Dal 31 luglio all’8 agosto, alle ore 21.30, si terrà al monumentale organo “Tamburini” la XIII edizione del Festival internazionale laurenziano d’organo, che precede la festa del santo titolare della cattedrale di Perugia. E’ un evento che si svolge ininterrottamente da tredici anni coinvolgendo alcuni dei più noti organisti al mondo, richiamando l’attenzione di un pubblico in costante crescita. Anche lo scorso anno, seppur in forma ridotta a seguito della pandemia, questo festival è stato seguito e molto apprezzato, che si colloca tra due importanti appuntamenti musicali umbri: Umbria Jazz (luglio) e la Sagra Musicale Umbra (settembre). E’ un evento anche di alto spessore culturale nel dedicare ciascuna edizione alla storia della musica e ai suoi protagonisti, oltre a celebrare ricorrenze significative di carattere storico quali, quest’anno, il VII centenario della morte di Dante Alighieri a cui è dedicato il concerto conclusivo del festival eseguito dal maestro italiano Adriano Falcioni, organista titolare della cattedrale perugina e direttore artistico dello stesso festival.  Nei prossimi giorni sarà reso noto il programma nei dettagli della XIII edizione.

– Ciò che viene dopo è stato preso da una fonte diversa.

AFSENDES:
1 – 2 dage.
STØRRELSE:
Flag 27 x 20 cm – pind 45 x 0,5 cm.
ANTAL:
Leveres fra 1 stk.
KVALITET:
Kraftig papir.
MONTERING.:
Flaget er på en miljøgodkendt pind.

La festa di san Lorenzo titolare della cattedrale

Il 10 agosto la Chiesa celebra la festa liturgica di san Lorenzo, martire e diacono per eccellenza della carità, titolare della cattedrale perugina. Nel pomeriggio della vigilia, il 9 agosto, alle ore 18, il cardinale arcivescovo Gualtiero Bassetti presiederà in San Lorenzo i Primi Vespri e il 10 agosto, alle ore 11, la solenne celebrazione eucaristica insieme ai canonici della cattedrale alla presenza delle autorità civili del capoluogo umbro. Come è tradizione, durante questa celebrazione, ci sarà l’ordinazione di alcuni diaconi permanenti. Quest’anno il cardinale Bassetti ne ordinerà tre: Stefano Bucarini, della parrocchia di Castel del Piano; Mauro Corazzi, della parrocchia di Pianello; Moreno Fabbri, della parrocchia di San Sisto.

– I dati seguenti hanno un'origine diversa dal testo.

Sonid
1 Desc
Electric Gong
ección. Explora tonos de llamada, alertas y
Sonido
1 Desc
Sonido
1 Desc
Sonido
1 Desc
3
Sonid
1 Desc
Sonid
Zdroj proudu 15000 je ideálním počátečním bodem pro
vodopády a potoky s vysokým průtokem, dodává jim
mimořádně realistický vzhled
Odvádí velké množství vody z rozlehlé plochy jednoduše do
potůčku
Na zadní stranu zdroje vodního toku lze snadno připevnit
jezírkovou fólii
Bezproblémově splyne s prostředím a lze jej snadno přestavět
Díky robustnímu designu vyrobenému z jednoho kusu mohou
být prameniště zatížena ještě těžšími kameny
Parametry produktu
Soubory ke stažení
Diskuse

Questa festa è particolarmente sentita al Punto di ristoro sociale Comune-Caritas “San Lorenzo” che rimarrà aperto il 10 agosto, come ogni anno, da quando è stato attivato (2008) nell’antico Oratorio dei Santi Simone e Giuda Taddeo adiacente alla chiesa del Carmine in pieno centro storico. Oltre a distribuire pasti caldi dal lunedì al sabato a più di cinquanta persone seguite dai Servizi sociali e dalla Caritas, questo servizio, animato da volontari, è diventato negli anni un punto di riferimento per il quartiere del Carmine, oltre ad essere luogo di ascolto-accoglienza per quanti vivono in gravi difficoltà non solo materiali.